> [Supplied passage]
════════════════

# 20L ShrimpTank: A love story (CRS/CBS/Royal Blue Ti/Yellow Neo)



## TankYouVeryMuch (Jul 5, 2013)

Here I will post my triumphs and downfalls as I setup my 20L shrimp tank. Its coming together but still has plenty of work to be done before it gets flooded. I will keep info brief but will answer any questions. This wont be fully fully jumped into until after we move when winters over but i gotta get somethin goin


----------



## tylergvolk (Jun 17, 2012)

Nice start. Keep us updated.


----------



## somewhatshocked (Aug 8, 2011)

If you slap a black background on there, it'll disguise those filters pretty well. 

May be my favorite way to filter 20Ls yet.


----------



## TankYouVeryMuch (Jul 5, 2013)

Thanks Tyler, i will 

Jake, its coming. Still plenty to do before its running, and after having black backgrounds on 2 of my tanks, the rest will probably also always have it 

To do:
-Shelf (or 2)
-Doors
-Substrate/ Plan scape
-Background 
-Cycle

At first i will probably only have moss, then plant after the move


----------



## TankYouVeryMuch (Jul 5, 2013)

Decided to knock out a couple easy things today, cut shelving and grabbed some black posterboard for background... I left more space at the bottom of the cab incase i ever decide to get a can filter but i doubt ill convert over for this tank... So it will probably house big bottles that wont fit on the small shelves. Also... Possible co2 one day in that area? Who knows...

════════════════

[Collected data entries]
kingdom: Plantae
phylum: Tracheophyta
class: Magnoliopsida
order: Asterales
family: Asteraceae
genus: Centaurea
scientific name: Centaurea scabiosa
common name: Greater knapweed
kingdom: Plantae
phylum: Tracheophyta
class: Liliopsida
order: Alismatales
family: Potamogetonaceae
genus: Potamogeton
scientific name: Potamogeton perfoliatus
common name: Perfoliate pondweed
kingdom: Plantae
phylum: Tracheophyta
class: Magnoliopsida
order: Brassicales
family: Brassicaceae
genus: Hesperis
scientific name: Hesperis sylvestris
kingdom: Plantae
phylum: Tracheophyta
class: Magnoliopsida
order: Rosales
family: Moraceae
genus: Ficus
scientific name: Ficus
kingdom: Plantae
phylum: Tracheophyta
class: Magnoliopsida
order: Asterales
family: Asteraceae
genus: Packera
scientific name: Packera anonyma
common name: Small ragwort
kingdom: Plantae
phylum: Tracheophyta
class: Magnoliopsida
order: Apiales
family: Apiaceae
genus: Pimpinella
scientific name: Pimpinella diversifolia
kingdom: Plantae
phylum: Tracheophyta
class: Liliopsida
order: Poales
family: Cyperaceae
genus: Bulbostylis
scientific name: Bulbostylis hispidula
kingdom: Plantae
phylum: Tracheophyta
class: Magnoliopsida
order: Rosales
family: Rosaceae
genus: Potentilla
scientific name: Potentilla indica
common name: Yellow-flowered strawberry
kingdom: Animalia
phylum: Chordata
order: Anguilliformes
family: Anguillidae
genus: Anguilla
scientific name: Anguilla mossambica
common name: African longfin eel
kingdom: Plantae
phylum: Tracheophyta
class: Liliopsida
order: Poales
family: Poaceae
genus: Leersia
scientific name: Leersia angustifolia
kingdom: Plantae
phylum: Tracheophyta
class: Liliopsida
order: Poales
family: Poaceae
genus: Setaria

════════════════

> [Requests]
(a) According to the shrimp tank thread, why did the poster leave more space at the bottom of the cabinet?
(b) Write the next part of the shrimp tank thread, picking up after its final post.
The listing is not needed for anything here.

> [Final results]
(a) In case the poster ever decides to get a can filter.

(b)
Doors are next on the list


----------



## Nestle_ (Jul 4, 2013)

Is that many dual sponge filters really needed?
I wouldve thought one or two would be enough.


----------



## TankYouVeryMuch (Jul 5, 2013)

Needed for filtering, no. 2 would work as theyre rated for 10gal each. I have 4 for surface area...


----------



## TankYouVeryMuch (Jul 5, 2013)

I believe ive found my wood for this tank . Just not sure how i want it yet... I know id like to keep the right side open for a SS mesh xmas moss bush and feeding/viewing. I also want to add moss or fissidens to one of the upward angles of wood... Slowly but surely! Should be adding doors this week, substrate next weekend


----------



## kubiztzar (Sep 4, 2013)

I like what you've done with the cab so far - the flat black looks great and I really like the juxtaposition of it and the interior woodgrain in the third pic. The new shelving would look good with a coat of black as well, even though you'll more than likely be the only one to really see the interior. Good idea on leaving the open space at the bottom. 

Look forward to seeing what you do with the doors - I say keep it simple with minimal fussing but maybe you could do something unique there considering the diy approach and the time you have. Instead of solid I could even see couple basic door frames with the center portions consisting of ss mesh (this would look great but probably a bit cost prohibitive), minimal-gauge chicken wire or even some black window screen...

And as for the background, is there a tried and true, more preferred method for attaching the black posterboard? I can think of several ways but I assume there is a "standard" for this. 

My only addition might be to add another vertical dw-piece to the scaped side, creating a bit more dimensional cover/depth there and furthering the fissi-attachment possibilities. Diamond black sand would look great and definitely lend itself to the overall aesthetic.

subscribed. look forward to the progress.


----------



## shrimpnmoss (Apr 8, 2011)

Looking good!


----------



## TankYouVeryMuch (Jul 5, 2013)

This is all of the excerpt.